How? How can she have been part of what happened between us and think it anyone's fault but mine?! “Clarke, you...you did – nothing – wrong. Nothing. It was – it was me. It was all me. If I could take it all back, I would. Will you look at me, Clarke? Please?” When she does, the sight of those blue, blue eyes spilling tears strikes like the claw of a bramble-beast. “I'm sorry,” I rasp, “I am so, so sorry.”

She takes a shaking breath before saying, “I thought you were...I don't know...I thought maybe you were punishing me, for – for something, and...”

Oh, Goddess and Lost, help me. Help me. I sniff and swallow the knot of acid barbs in my throat. “No. No, no, listen: you were right. When you said you've done nothing but save me, since the moment we met? You were right.”

“So...” soft confusion in her voice, the pinch of her brow. “Why, then?”

Shame lashes me again. Less than I deserve. “You won't like the answer,” I warn.

She snorts, “There's nothing I like about this. Tell me.”

“Everything hurt,” I say, “and Adelaide looked like she was dying, and it's my fault. I was so tired of being miserable and scared that I thought – I thought being angry was better. So, I picked a fight.”

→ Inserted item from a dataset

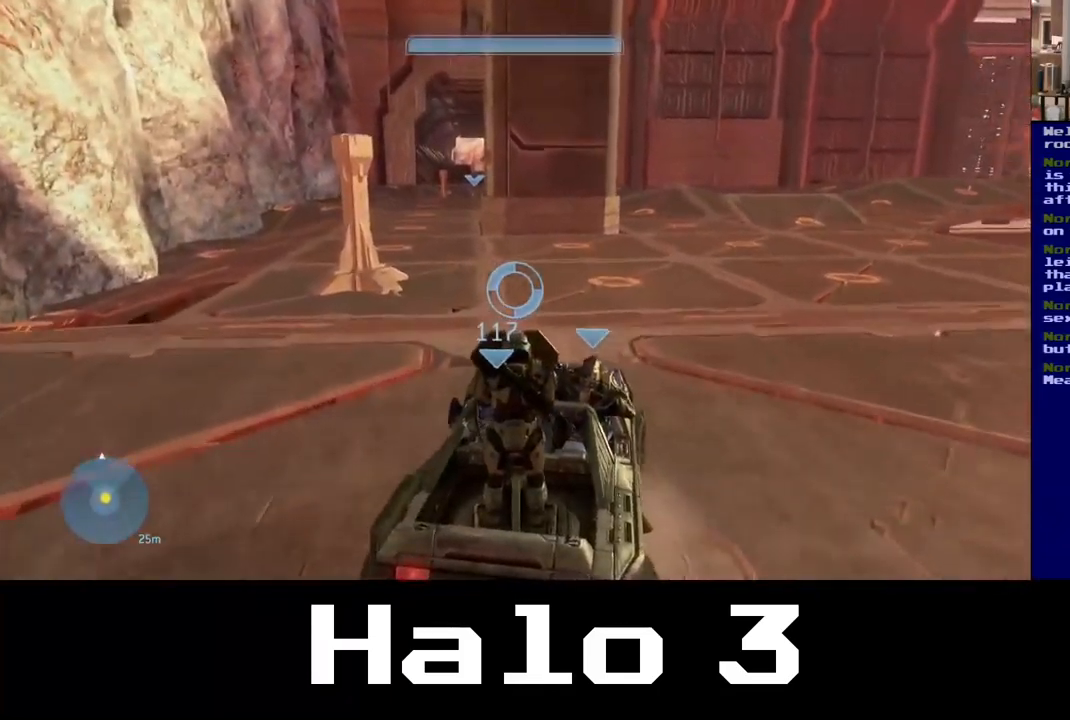
{"buttons": [], "left_stick": "center", "right_stick": "left", "events": [[483, "right_stick", "left"]]}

More confusion on her face. Bewilderment, even. “But...that's – ”

“Stupid?” I finish for her, “Childish? Cruel?”

“No,” She shakes her head, “Well, yes, but...” A surprised laugh escapes her. “I had this all wrong, didn't I?” She gives a heavy sigh, and I wait in the still, quiet waters. “I forgive you,” she says.

“You do?” I ask softly.

She nods. “I do.”

I could let it end here. I could. It wouldn't be right. So, “But I hurt you.”

“You did,” she agrees, “but you regret it, and I don't want to lose you, so...” she shrugs. “I forgive you.”

Relief drops my damp brow to her leg. After a moment, I feel her hands in my hair.

For a while, this is all there is, and it's beautiful.